Il legale, piangeva e mi ha detto che non ne può più

“L’ultima volta che l’ho visto, il 7 novembre, piangeva e mi ha detto che non ne poteva più”, dice all’AGI il suo legale, Eliana Zecca. “Il mio assistito è affetto da numerose e gravi patologie - prosegue il difensore - come si può leggere in una relazione dell’ospedale San Paolo, dove in passato è stato curato, in cui si parla di ‘altissimo rischio di evento acuto anche fatale in paziente diabetico a rischio infarto senza sintomi oltre ad un’aritmia fatale’”.

Per due volte, durante la prima ondata, il suo avvocato ha chiesto al Tribunale della Sorveglianza di Milano di concedergli i domiciliari attraverso l’applicazione del cosiddetto ‘differimento pena umanitario’. Richieste respinte con l’argomento che il detenuto si trovava già ricoverato al San Paolo prima e al Sacco poi per accertamenti. “Una volta dimesso tuttavia - spiega Zecca - era tornata in carcere.

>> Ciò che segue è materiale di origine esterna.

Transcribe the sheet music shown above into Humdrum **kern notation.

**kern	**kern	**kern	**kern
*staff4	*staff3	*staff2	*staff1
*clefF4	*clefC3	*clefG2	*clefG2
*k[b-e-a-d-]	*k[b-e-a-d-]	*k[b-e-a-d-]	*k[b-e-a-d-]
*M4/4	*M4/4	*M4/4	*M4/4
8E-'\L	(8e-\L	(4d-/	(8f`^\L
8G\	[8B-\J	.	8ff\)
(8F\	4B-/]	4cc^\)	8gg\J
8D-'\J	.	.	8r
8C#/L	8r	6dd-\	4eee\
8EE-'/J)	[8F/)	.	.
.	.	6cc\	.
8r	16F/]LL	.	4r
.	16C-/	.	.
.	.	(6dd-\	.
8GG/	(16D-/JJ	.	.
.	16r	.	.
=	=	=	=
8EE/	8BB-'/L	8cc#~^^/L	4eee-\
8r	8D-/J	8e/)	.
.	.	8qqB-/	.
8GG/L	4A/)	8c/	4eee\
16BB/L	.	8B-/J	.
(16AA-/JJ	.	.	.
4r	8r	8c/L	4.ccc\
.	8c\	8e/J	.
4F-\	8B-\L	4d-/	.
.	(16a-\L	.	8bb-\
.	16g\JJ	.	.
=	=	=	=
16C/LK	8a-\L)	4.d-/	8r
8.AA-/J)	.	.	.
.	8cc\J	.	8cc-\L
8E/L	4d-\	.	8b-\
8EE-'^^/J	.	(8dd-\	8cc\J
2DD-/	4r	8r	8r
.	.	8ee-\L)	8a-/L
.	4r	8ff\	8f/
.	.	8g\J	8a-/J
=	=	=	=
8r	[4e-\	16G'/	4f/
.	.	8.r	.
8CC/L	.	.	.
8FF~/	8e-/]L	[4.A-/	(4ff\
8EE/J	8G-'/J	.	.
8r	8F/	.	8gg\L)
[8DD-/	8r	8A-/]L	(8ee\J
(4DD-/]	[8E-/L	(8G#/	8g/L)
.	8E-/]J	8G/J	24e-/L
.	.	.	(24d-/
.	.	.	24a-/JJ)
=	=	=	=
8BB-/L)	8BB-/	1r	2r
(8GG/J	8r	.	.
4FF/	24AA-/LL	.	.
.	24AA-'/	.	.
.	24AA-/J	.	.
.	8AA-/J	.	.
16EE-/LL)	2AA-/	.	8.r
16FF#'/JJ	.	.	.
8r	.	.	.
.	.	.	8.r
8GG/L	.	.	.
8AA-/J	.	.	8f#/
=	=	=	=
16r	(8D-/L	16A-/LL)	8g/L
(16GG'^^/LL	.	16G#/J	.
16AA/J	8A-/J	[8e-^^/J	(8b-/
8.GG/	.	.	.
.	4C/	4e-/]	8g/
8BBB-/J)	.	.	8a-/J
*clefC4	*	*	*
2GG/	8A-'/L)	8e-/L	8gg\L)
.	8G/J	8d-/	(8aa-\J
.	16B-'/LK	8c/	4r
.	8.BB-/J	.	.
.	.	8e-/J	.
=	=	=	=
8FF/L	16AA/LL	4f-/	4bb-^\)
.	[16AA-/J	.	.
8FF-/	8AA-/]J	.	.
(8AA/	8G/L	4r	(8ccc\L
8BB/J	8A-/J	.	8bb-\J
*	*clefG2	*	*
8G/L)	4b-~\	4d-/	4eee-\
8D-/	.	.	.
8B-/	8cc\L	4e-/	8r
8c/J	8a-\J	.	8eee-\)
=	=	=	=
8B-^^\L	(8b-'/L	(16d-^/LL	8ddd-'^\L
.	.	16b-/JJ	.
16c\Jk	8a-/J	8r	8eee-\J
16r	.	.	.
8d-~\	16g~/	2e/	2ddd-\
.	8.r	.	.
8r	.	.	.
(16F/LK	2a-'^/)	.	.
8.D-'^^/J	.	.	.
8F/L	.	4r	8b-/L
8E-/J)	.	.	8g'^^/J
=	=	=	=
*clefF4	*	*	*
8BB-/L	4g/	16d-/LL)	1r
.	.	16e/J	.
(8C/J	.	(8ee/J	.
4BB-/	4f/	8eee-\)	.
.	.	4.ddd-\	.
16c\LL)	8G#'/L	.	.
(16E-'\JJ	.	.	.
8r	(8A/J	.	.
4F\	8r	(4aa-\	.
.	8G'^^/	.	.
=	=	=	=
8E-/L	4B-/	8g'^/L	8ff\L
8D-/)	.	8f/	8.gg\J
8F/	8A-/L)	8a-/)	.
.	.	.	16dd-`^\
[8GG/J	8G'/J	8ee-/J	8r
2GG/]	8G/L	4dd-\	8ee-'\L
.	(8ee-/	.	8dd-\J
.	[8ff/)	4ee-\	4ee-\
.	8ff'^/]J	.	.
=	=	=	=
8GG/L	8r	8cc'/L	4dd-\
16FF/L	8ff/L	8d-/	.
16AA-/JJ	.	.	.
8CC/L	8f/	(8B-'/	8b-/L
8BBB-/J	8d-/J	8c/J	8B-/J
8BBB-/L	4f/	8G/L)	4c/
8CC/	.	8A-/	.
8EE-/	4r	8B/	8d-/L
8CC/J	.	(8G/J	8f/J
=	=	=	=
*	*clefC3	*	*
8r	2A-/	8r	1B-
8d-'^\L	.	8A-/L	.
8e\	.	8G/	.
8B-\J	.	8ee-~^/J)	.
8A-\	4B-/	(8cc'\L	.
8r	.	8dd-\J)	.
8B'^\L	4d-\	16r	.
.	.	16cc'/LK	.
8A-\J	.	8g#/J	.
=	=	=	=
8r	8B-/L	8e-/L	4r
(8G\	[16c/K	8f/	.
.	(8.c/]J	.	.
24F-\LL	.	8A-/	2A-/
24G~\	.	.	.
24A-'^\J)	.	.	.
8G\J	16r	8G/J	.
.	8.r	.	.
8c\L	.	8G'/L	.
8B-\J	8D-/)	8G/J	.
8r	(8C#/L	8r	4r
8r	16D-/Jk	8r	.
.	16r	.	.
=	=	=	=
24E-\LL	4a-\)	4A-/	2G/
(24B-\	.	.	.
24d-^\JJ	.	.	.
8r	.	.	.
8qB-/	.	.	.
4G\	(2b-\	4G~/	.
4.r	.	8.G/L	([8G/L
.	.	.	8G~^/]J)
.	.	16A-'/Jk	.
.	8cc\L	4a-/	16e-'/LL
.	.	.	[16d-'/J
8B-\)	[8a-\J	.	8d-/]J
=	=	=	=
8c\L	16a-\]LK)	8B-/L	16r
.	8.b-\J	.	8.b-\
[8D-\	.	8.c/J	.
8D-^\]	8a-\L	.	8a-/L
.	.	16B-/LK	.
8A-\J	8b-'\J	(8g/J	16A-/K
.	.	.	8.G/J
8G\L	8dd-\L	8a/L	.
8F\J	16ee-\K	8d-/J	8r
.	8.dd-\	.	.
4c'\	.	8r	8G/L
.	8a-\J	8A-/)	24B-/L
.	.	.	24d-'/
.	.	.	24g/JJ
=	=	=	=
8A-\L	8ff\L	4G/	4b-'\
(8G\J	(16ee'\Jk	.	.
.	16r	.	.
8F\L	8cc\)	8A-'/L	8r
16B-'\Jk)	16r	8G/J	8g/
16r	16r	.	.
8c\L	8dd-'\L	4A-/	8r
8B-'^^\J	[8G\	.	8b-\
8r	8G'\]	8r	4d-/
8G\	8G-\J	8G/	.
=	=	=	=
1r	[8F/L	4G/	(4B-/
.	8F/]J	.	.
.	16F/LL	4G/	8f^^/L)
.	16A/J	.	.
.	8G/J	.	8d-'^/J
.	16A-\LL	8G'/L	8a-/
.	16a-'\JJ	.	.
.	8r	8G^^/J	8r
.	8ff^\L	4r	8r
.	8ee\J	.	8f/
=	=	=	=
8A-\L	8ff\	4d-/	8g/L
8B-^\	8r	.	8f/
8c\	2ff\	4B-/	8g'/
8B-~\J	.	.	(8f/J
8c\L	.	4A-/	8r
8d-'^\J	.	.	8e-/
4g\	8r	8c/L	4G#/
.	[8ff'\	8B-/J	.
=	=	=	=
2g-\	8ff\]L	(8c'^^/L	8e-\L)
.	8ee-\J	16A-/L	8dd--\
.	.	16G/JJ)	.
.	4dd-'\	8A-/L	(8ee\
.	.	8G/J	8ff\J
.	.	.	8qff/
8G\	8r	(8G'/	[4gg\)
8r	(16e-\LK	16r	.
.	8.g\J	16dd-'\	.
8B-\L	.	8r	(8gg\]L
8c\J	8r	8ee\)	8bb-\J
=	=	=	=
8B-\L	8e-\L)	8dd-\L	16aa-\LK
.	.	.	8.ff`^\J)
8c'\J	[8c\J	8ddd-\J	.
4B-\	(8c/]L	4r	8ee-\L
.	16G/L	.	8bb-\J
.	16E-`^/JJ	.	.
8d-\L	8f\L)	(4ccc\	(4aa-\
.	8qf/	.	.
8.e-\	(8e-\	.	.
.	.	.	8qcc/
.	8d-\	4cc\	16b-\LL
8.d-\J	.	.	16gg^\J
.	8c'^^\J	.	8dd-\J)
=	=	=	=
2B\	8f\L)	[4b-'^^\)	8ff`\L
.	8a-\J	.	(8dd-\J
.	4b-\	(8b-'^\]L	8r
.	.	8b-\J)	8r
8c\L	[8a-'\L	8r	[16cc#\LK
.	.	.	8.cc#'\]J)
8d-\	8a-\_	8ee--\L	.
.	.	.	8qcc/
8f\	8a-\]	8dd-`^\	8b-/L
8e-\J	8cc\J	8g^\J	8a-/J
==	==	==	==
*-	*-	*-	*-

Ora si trova a San Vittore dove c’è l’hub in cui vengono trasferiti i positivi e i suoi familiari sono molto preoccupati perché, com’è noto, l’età e le patologie pregresse accentuano i rischi in caso di positività”.

"Un detenuto così non può stare in carcere"

Salvatore S.è in regime di ergastolo ostativo, cioé una pena senza fine che non prevede la concessione di benefici salvo che il recluso non collabori con la giustizia. Tuttavia, nell’ottobre dello scorso anno, la Consulta ha stabilito la parziale incostituzionalità dell’ergastolo ostativo nella parte in cui  subordina la concessione di benefici alla mancata collaborazione, soprattutto quando i fatti siano molto risalenti.

 “Il mio assistito - afferma il suo difensore - non è mai uscito dal carcere se non per andare ai processi o in ospedale. Paga per fatti di più di 30 anni fa e non ha nessuna intenzione di ripristinare i suoi collegamenti con la criminalità e commettere reati. Un uomo nelle sue condizioni, ora col Covid pure, non può restare in carcere”.